§ EXTRACTED RECORDS
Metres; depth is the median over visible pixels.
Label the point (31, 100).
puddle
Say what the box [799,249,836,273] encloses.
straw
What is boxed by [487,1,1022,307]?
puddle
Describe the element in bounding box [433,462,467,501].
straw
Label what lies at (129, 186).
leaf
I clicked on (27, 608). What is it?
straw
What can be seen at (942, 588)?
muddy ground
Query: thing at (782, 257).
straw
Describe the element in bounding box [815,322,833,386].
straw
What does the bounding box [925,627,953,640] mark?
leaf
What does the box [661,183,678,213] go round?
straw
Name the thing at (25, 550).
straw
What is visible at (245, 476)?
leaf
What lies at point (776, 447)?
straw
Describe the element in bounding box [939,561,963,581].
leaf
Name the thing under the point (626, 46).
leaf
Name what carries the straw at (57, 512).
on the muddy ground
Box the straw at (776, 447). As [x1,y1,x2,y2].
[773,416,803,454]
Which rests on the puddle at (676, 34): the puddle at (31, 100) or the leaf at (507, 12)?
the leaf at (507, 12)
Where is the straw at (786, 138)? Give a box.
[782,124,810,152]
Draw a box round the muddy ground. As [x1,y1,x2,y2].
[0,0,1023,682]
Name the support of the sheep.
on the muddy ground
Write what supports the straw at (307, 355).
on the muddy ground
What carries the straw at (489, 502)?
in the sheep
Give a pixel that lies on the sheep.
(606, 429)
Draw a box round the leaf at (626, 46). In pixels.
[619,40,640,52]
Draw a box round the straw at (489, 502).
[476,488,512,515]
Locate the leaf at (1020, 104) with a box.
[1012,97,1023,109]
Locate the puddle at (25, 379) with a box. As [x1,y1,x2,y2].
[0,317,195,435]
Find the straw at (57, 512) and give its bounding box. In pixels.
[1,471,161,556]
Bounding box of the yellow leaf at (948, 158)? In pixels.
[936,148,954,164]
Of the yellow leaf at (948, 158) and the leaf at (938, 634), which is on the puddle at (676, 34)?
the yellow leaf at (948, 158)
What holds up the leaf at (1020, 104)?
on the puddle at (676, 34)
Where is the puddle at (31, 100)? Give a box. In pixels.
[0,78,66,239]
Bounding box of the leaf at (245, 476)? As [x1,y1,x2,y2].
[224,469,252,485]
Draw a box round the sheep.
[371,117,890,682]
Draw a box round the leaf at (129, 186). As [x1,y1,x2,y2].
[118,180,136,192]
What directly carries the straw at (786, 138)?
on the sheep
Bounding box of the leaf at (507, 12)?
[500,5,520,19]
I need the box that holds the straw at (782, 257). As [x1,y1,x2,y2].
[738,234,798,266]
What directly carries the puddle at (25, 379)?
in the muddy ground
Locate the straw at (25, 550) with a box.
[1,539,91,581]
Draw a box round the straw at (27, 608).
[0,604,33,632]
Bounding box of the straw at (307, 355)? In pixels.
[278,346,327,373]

§ TASK DETAILS
Exact repetition of every entry in the data is required.

§ RESULT FOR THIS TASK
Metres; depth is the median over visible pixels.
Label the point (31, 100).
puddle
Say what the box [799,249,836,273] encloses.
straw
What is boxed by [487,1,1022,307]?
puddle
Describe the element in bounding box [433,462,467,501].
straw
Label what lies at (129, 186).
leaf
I clicked on (27, 608). What is it?
straw
What can be seen at (942, 588)?
muddy ground
Query: thing at (782, 257).
straw
Describe the element in bounding box [815,322,833,386].
straw
What does the bounding box [925,627,953,640] mark?
leaf
What does the box [661,183,678,213] go round?
straw
Name the thing at (25, 550).
straw
What is visible at (245, 476)?
leaf
What lies at point (776, 447)?
straw
Describe the element in bounding box [939,561,963,581].
leaf
Name the thing under the point (626, 46).
leaf
Name what carries the straw at (57, 512).
on the muddy ground
Box the straw at (776, 447). As [x1,y1,x2,y2].
[773,416,803,454]
Which rests on the puddle at (676, 34): the puddle at (31, 100) or the leaf at (507, 12)?
the leaf at (507, 12)
Where is the straw at (786, 138)? Give a box.
[782,124,810,152]
Draw a box round the muddy ground. As [x1,y1,x2,y2].
[0,0,1023,682]
Name the support of the sheep.
on the muddy ground
Write what supports the straw at (307, 355).
on the muddy ground
What carries the straw at (489, 502)?
in the sheep
Give a pixel that lies on the sheep.
(606, 429)
Draw a box round the leaf at (626, 46). In pixels.
[619,40,640,52]
Draw a box round the straw at (489, 502).
[476,488,512,515]
Locate the leaf at (1020, 104) with a box.
[1012,97,1023,109]
Locate the puddle at (25, 379) with a box. As [x1,y1,x2,y2].
[0,317,195,435]
Find the straw at (57, 512) and give its bounding box. In pixels.
[1,471,161,556]
Bounding box of the yellow leaf at (948, 158)? In pixels.
[936,148,954,164]
Of the yellow leaf at (948, 158) and the leaf at (938, 634), which is on the puddle at (676, 34)?
the yellow leaf at (948, 158)
What holds up the leaf at (1020, 104)?
on the puddle at (676, 34)
Where is the puddle at (31, 100)? Give a box. In pixels.
[0,78,66,239]
Bounding box of the leaf at (245, 476)? As [x1,y1,x2,y2].
[224,469,252,485]
Draw a box round the sheep.
[371,117,890,682]
Draw a box round the leaf at (129, 186). As [x1,y1,x2,y2].
[118,180,136,192]
What directly carries the straw at (786, 138)?
on the sheep
Bounding box of the leaf at (507, 12)?
[500,5,520,19]
I need the box that holds the straw at (782, 257). As [x1,y1,x2,y2].
[738,234,798,266]
What directly carries the puddle at (25, 379)?
in the muddy ground
Locate the straw at (25, 550) with a box.
[1,539,91,581]
Draw a box round the straw at (27, 608).
[0,604,33,632]
Bounding box of the straw at (307, 355)? In pixels.
[278,346,327,373]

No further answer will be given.